_JOB ITEM:_ Return every line from the one with "De meesten van" through the one with "beschermt je huid", inclusive, exactly as it appears below.

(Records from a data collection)
────
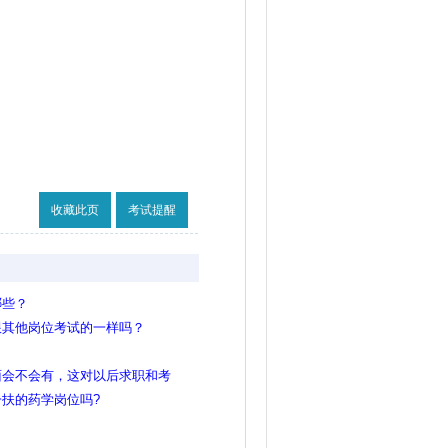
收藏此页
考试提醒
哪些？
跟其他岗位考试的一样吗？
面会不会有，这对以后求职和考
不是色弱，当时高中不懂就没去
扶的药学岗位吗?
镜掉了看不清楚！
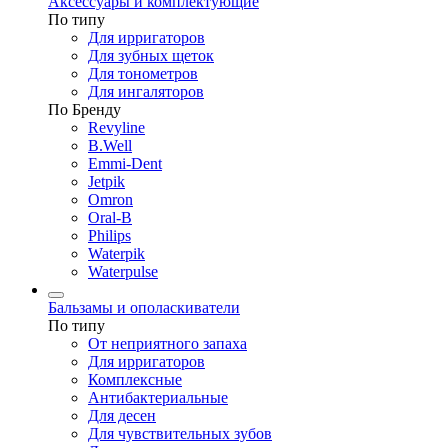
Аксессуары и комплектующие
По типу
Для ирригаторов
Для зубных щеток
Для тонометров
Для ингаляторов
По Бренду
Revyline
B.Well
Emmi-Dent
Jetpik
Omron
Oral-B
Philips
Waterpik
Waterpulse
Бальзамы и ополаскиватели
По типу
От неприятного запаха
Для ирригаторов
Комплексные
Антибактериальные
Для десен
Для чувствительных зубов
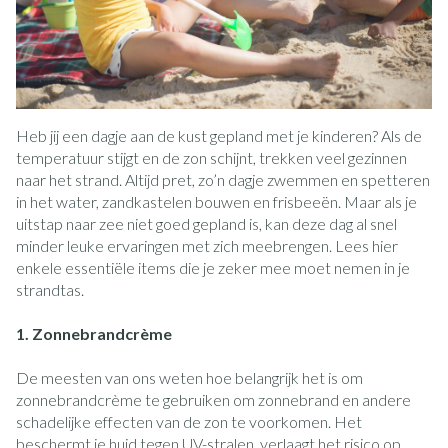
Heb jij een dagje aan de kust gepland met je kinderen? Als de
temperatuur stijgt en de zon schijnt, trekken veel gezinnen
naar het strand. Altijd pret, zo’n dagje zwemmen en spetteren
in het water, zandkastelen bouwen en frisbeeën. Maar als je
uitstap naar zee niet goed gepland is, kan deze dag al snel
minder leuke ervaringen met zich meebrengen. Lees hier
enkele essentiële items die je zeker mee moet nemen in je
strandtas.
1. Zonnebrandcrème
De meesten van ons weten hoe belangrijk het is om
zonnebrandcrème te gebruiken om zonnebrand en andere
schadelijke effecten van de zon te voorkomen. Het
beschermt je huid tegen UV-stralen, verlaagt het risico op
────
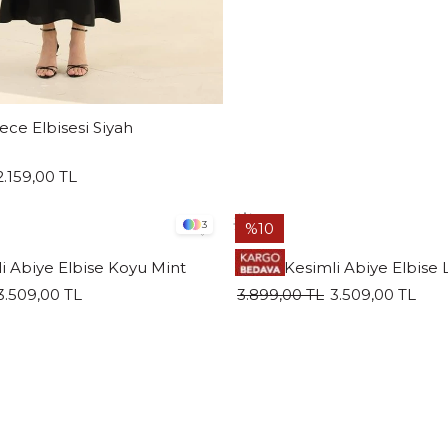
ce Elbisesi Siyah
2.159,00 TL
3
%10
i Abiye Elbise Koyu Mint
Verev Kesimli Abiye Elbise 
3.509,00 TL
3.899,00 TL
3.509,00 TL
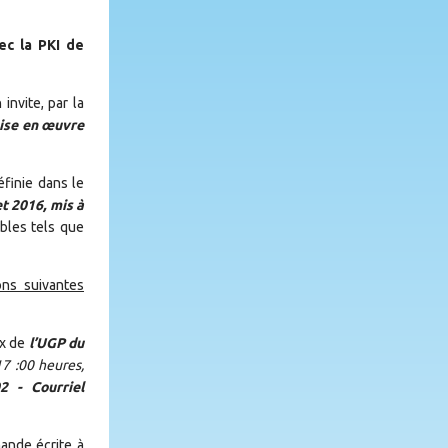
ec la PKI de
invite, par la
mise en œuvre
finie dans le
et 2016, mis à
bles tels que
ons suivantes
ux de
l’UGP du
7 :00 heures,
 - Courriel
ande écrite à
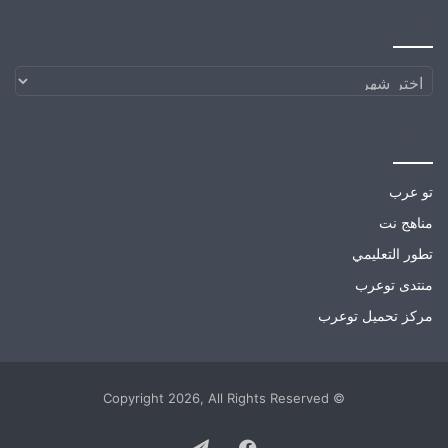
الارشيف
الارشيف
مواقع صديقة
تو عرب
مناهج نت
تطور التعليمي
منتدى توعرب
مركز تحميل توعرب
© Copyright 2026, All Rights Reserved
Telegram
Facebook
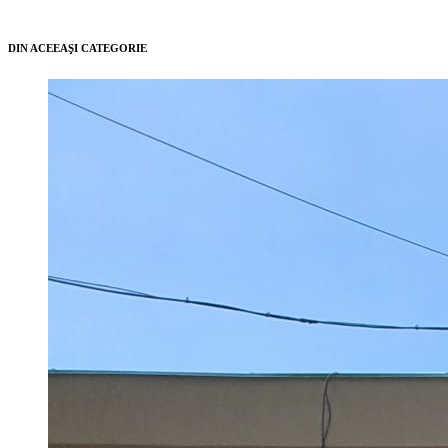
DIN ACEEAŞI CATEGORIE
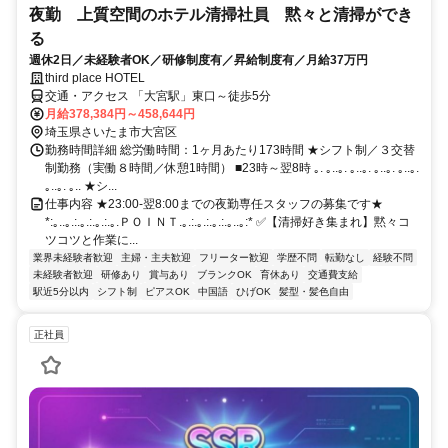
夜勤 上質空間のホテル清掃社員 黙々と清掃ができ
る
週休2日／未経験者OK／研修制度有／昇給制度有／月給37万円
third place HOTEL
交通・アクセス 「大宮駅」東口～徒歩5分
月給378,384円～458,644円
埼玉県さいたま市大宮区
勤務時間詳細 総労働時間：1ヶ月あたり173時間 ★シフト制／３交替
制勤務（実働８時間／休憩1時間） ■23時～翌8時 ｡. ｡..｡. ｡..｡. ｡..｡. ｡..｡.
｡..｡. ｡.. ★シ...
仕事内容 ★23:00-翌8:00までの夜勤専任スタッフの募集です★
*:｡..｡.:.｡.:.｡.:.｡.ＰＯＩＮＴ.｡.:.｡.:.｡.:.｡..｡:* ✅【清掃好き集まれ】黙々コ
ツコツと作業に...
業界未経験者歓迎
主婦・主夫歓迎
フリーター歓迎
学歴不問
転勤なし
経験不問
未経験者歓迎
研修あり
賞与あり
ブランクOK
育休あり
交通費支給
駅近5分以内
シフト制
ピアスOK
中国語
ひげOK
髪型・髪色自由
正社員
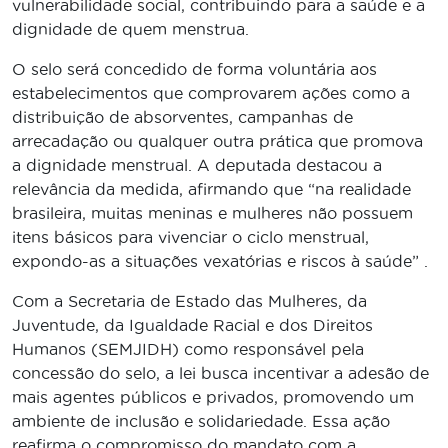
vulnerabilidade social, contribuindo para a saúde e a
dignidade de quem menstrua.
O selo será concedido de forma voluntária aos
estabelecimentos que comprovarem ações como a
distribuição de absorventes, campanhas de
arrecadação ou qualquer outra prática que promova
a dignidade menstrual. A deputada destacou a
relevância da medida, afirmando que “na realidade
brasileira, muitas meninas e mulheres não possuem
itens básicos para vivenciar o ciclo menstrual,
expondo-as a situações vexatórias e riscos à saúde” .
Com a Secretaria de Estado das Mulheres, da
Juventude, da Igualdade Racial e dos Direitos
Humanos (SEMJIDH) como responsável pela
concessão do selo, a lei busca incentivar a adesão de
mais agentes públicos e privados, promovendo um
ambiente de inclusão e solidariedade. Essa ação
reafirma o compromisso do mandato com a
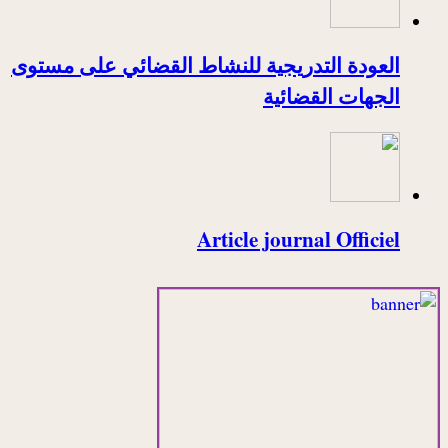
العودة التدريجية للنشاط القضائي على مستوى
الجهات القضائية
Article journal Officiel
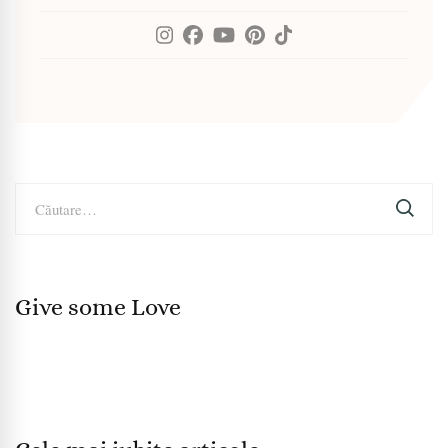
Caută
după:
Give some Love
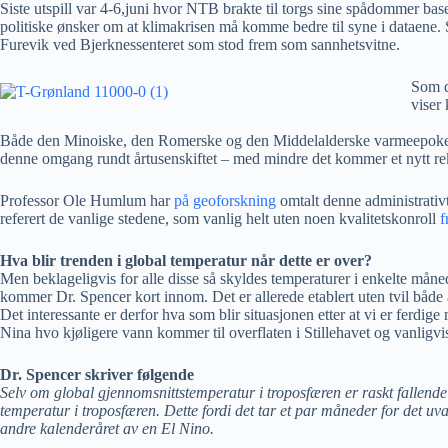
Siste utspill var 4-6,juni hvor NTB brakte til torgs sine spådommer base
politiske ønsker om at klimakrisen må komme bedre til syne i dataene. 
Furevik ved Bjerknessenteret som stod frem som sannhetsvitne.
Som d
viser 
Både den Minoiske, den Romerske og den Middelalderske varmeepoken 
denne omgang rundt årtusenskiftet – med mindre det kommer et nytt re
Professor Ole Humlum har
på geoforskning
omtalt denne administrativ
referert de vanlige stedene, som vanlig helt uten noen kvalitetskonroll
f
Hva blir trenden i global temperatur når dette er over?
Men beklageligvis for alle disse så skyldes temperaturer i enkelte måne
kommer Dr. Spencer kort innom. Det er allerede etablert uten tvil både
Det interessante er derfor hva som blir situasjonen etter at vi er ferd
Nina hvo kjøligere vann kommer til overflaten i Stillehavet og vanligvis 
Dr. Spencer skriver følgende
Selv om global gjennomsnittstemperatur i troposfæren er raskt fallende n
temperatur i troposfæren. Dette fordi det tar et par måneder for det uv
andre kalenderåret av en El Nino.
────
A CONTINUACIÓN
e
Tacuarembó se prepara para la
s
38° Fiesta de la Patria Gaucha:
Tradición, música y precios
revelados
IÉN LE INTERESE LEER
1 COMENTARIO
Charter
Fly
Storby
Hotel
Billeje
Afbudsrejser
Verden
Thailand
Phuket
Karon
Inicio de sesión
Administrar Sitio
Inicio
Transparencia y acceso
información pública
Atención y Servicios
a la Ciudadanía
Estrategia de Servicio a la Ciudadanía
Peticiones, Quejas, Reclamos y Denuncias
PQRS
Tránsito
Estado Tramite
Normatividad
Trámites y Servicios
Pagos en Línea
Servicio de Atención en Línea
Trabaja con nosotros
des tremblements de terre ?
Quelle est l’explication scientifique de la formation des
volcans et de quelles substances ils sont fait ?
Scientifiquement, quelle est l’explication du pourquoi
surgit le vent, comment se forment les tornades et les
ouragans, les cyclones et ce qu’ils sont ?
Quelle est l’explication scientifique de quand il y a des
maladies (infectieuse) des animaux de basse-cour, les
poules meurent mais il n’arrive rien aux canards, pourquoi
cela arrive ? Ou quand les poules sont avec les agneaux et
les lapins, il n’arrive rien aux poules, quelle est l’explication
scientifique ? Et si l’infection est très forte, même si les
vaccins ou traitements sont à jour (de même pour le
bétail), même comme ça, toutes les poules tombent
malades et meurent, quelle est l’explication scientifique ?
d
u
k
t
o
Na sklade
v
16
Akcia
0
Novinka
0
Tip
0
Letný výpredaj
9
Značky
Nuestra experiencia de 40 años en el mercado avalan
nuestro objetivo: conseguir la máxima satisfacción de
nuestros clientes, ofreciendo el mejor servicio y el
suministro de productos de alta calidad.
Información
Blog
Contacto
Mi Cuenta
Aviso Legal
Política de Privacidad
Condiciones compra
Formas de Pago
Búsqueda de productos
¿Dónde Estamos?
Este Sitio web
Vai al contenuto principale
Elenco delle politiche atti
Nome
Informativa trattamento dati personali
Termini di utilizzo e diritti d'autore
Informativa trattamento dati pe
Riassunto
────
_EXERCISE SOLUTION:_
De meesten van ons weten hoe belangrijk het is om
zonnebrandcrème te gebruiken om zonnebrand en andere
schadelijke effecten van de zon te voorkomen. Het
beschermt je huid tegen UV-stralen, verlaagt het risico op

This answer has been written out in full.